▶ [Activity]
Lines from the top of the entries down to the line with "Bolsas, podendo a" must be set down exactly as they stand, with both ends retained.

▶ [Extracted entries]
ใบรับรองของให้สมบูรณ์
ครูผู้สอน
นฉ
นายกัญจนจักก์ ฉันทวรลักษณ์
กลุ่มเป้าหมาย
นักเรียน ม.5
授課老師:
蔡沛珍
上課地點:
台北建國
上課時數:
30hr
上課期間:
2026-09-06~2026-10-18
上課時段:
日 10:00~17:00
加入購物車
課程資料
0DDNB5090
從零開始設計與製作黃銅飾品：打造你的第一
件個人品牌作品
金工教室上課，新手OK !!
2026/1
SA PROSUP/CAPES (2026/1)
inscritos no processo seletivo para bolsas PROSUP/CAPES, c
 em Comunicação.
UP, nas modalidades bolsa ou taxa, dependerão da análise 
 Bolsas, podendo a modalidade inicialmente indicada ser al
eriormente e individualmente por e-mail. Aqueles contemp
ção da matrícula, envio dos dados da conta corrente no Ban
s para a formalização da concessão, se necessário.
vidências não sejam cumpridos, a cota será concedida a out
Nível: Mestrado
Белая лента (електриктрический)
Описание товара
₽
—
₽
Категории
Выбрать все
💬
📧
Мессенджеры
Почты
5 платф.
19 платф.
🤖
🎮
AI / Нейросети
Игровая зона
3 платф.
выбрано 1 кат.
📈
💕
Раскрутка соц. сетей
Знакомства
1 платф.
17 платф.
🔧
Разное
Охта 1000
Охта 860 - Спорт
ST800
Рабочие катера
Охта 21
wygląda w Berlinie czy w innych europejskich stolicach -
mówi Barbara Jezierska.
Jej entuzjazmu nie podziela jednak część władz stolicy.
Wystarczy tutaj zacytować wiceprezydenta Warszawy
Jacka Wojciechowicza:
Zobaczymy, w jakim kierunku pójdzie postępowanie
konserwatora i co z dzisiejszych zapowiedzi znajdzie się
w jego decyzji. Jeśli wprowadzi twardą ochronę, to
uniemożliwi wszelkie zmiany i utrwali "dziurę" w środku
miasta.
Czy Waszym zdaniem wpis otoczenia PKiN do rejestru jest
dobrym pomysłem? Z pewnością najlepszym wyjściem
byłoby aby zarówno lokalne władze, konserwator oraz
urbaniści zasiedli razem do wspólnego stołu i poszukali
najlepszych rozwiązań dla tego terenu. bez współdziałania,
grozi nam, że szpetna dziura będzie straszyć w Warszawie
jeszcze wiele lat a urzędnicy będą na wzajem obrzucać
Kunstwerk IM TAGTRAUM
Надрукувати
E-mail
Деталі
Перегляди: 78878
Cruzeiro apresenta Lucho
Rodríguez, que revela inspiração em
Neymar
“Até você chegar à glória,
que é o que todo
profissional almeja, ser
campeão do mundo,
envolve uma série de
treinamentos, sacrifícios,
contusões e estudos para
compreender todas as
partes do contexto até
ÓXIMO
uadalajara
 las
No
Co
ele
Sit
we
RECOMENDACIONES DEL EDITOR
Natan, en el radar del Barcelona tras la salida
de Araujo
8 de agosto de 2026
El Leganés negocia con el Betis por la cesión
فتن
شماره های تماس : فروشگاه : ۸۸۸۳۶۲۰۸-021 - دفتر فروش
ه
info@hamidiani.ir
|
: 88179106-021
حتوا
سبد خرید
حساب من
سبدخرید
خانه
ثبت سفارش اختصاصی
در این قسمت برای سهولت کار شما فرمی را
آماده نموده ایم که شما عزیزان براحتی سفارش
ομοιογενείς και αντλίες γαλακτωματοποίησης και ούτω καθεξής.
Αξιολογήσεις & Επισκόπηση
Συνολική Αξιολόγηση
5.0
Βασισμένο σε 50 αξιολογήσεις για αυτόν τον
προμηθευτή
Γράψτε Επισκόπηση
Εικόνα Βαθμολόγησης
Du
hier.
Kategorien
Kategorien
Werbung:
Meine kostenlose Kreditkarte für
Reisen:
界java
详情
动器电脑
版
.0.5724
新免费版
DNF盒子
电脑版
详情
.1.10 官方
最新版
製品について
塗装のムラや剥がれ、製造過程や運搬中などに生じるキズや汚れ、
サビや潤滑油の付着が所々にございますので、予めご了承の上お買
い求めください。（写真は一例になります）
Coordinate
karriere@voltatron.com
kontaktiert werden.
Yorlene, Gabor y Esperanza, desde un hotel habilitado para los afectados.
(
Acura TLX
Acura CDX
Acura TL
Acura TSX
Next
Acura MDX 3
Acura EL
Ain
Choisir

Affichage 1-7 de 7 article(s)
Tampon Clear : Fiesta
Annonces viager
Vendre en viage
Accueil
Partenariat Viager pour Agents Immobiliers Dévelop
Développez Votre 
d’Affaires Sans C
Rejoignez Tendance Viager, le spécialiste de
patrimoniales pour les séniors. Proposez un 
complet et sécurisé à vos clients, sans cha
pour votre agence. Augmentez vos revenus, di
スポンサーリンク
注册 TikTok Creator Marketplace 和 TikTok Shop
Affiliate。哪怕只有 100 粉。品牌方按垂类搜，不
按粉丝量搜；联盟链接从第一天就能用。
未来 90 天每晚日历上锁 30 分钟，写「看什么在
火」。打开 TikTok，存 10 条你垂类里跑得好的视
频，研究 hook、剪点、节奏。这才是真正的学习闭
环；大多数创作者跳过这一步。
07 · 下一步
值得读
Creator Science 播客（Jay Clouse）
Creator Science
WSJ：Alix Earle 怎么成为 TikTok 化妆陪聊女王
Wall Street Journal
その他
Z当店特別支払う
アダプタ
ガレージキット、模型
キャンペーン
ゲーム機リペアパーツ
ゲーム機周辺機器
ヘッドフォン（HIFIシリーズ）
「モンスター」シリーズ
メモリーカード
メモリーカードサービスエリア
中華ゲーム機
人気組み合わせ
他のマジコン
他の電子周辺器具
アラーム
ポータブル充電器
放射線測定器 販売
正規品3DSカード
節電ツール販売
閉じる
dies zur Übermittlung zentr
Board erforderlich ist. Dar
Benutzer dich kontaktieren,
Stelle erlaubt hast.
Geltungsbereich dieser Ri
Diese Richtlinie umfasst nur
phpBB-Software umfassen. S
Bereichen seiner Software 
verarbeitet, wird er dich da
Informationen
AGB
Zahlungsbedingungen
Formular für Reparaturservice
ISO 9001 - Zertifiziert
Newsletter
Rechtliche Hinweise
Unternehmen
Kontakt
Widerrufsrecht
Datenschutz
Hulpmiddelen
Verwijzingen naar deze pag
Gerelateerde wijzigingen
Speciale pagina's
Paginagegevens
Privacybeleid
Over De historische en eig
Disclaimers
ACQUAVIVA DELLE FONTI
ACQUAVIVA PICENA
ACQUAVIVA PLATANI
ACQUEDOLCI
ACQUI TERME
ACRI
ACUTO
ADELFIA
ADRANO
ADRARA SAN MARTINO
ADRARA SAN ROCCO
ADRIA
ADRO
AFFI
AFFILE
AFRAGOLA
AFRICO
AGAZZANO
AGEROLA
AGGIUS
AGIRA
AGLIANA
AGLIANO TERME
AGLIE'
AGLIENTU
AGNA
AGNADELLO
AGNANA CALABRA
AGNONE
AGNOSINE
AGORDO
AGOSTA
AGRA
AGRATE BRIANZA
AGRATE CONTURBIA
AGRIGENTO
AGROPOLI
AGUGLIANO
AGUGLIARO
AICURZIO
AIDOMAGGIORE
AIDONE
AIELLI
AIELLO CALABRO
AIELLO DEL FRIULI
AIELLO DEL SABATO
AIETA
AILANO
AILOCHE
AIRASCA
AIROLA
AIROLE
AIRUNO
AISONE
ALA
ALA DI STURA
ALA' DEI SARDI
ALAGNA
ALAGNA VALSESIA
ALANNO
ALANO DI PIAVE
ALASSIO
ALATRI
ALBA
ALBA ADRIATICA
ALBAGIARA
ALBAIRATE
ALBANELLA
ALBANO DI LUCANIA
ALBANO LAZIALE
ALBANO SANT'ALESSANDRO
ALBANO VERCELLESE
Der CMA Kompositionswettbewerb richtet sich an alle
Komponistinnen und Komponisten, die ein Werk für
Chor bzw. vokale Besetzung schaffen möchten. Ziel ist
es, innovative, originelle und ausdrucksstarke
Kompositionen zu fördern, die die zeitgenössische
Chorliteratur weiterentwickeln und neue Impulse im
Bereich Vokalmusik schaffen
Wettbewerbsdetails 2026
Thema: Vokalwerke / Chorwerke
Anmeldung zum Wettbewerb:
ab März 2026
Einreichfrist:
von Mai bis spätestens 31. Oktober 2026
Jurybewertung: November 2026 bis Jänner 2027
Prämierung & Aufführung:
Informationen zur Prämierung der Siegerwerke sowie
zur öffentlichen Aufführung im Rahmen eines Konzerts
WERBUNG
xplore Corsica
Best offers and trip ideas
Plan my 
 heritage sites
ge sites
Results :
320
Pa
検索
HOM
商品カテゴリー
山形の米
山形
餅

▶ [Problem solution]
ใบรับรองของให้สมบูรณ์
ครูผู้สอน
นฉ
นายกัญจนจักก์ ฉันทวรลักษณ์
กลุ่มเป้าหมาย
นักเรียน ม.5
授課老師:
蔡沛珍
上課地點:
台北建國
上課時數:
30hr
上課期間:
2026-09-06~2026-10-18
上課時段:
日 10:00~17:00
加入購物車
課程資料
0DDNB5090
從零開始設計與製作黃銅飾品：打造你的第一
件個人品牌作品
金工教室上課，新手OK !!
2026/1
SA PROSUP/CAPES (2026/1)
inscritos no processo seletivo para bolsas PROSUP/CAPES, c
 em Comunicação.
UP, nas modalidades bolsa ou taxa, dependerão da análise 
 Bolsas, podendo a modalidade inicialmente indicada ser al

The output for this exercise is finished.